--- TRECHO SELECIONADO ---

Para permitir uma compreensão adequada do trabalho de Marie Curie,
será feita uma breve descrição do período anterior (1895 a 1897), desde a
descoberta dos raios X até o final das pesquisas de Becquerel1.
A descoberta dos raios X
No final de 1895, Wilhelm Conrad Röntgen descobriu a existência de
um novo tipo de “raios” (coisas que se propagam em linha reta, como a luz), a
que deu o nome utilizado para as incógnitas da álgebra, por desconhecer sua
natureza (RÖNTGEN, 1895; NITSKE, The life
of Wilhelm Conrad Röntgen; JAUNCEY, 1945;
MARTINS, 1998a, 1998b). Tratava-se de uma radiação penetrante, capaz de
atravessar materiais opacos à luz e às outras radiações conhecidas (raios catódicos,
raios ultravioletas e infravermelhos). Era emitida por tubos de alto vácuo,
quando os mesmos eram percorridos por uma descarga elétrica de alta voltagem.

--- LISTAGEM ---

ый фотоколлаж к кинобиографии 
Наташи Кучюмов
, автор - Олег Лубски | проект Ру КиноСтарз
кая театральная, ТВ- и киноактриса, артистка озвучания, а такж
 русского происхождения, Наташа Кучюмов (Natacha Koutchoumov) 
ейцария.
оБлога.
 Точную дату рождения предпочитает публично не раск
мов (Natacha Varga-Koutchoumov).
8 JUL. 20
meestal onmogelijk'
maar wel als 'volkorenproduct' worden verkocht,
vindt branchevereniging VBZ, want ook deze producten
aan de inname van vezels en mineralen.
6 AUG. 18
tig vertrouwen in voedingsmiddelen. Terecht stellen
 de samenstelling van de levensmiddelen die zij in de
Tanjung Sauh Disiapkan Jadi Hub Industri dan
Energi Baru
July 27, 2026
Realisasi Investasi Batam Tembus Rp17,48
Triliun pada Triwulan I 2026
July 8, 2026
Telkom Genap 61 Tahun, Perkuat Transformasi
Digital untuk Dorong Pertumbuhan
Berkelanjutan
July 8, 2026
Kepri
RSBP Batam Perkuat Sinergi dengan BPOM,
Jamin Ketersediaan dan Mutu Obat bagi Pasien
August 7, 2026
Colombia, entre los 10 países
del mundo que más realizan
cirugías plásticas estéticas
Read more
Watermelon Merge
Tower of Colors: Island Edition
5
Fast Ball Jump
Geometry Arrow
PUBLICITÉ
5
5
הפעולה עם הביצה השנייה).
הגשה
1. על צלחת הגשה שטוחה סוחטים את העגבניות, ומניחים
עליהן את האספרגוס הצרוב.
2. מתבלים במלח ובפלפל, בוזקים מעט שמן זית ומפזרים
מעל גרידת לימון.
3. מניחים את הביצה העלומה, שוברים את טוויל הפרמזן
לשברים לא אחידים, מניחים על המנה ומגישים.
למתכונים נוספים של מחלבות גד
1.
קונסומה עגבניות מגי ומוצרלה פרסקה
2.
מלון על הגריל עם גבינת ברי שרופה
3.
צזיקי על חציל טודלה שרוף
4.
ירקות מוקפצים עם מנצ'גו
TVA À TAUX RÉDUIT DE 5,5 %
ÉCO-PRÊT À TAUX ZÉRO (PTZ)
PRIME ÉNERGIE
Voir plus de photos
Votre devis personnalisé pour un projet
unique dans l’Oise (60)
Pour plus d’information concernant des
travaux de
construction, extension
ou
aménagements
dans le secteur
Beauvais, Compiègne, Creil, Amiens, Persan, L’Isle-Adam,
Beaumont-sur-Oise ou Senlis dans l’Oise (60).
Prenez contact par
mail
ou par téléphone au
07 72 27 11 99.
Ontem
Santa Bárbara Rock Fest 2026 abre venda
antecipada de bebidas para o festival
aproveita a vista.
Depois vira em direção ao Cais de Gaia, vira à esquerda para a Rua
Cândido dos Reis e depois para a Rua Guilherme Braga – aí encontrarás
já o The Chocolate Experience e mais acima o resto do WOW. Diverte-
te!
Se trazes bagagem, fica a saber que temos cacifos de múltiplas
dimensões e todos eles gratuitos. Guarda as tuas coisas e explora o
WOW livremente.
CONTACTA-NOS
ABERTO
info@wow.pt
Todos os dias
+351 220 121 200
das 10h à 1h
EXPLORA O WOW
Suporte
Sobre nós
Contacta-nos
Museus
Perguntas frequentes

---

• **TAREFAS A REALIZAR**:
a - Reproduza, do trecho sobre a descoberta dos raios X, a passagem que começa em "Para permitir uma" e termina em "pesquisas de Becquerel1.".
b - Segundo o trecho selecionado, de que modo era emitida a radiação descoberta no final de 1895?

• **SOLUÇÕES DO EXERCÍCIO**:
a -
Para permitir uma compreensão adequada do trabalho de Marie Curie,
será feita uma breve descrição do período anterior (1895 a 1897), desde a
descoberta dos raios X até o final das pesquisas de Becquerel1.

b - Era emitida por tubos de alto vácuo quando estes eram percorridos por uma descarga elétrica de alta voltagem.